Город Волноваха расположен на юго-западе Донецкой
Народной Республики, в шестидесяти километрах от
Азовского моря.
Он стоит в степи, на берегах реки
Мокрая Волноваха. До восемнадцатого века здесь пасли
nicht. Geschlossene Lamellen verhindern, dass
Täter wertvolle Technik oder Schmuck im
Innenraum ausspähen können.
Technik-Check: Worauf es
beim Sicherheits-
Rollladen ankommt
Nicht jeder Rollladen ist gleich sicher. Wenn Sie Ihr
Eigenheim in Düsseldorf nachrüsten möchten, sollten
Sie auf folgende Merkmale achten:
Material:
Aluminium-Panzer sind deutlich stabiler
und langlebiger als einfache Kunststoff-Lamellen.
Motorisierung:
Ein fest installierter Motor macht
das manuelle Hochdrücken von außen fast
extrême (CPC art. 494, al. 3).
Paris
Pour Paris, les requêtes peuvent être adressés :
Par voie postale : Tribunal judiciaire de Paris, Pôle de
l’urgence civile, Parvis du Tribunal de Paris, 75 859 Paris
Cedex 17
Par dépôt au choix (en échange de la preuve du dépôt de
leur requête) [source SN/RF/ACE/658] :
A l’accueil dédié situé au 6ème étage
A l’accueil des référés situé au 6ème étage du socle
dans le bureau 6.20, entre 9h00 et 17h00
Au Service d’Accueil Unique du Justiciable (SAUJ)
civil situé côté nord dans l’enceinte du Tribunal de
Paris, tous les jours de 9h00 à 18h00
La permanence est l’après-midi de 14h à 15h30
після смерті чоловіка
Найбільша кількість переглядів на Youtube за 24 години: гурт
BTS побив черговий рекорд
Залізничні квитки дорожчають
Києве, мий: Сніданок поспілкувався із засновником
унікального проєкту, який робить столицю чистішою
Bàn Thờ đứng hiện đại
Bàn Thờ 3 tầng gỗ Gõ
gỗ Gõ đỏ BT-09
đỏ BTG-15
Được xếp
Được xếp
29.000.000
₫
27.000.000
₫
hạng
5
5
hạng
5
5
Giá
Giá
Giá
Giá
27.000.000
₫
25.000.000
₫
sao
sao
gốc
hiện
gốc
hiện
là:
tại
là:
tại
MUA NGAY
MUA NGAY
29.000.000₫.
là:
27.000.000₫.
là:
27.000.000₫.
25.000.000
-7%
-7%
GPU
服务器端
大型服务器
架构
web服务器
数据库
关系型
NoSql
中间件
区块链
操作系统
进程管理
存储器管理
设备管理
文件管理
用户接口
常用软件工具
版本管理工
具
* * *
» ASSIGNMENT: Copy exactly the lines from the one containing "Bàn Thờ đứng hiện đại" through the last line of the records, both included, and nothing else.

» RESULT OF THIS TASK:
Bàn Thờ đứng hiện đại
Bàn Thờ 3 tầng gỗ Gõ
gỗ Gõ đỏ BT-09
đỏ BTG-15
Được xếp
Được xếp
29.000.000
₫
27.000.000
₫
hạng
5
5
hạng
5
5
Giá
Giá
Giá
Giá
27.000.000
₫
25.000.000
₫
sao
sao
gốc
hiện
gốc
hiện
là:
tại
là:
tại
MUA NGAY
MUA NGAY
29.000.000₫.
là:
27.000.000₫.
là:
27.000.000₫.
25.000.000
-7%
-7%
GPU
服务器端
大型服务器
架构
web服务器
数据库
关系型
NoSql
中间件
区块链
操作系统
进程管理
存储器管理
设备管理
文件管理
用户接口
常用软件工具
版本管理工
具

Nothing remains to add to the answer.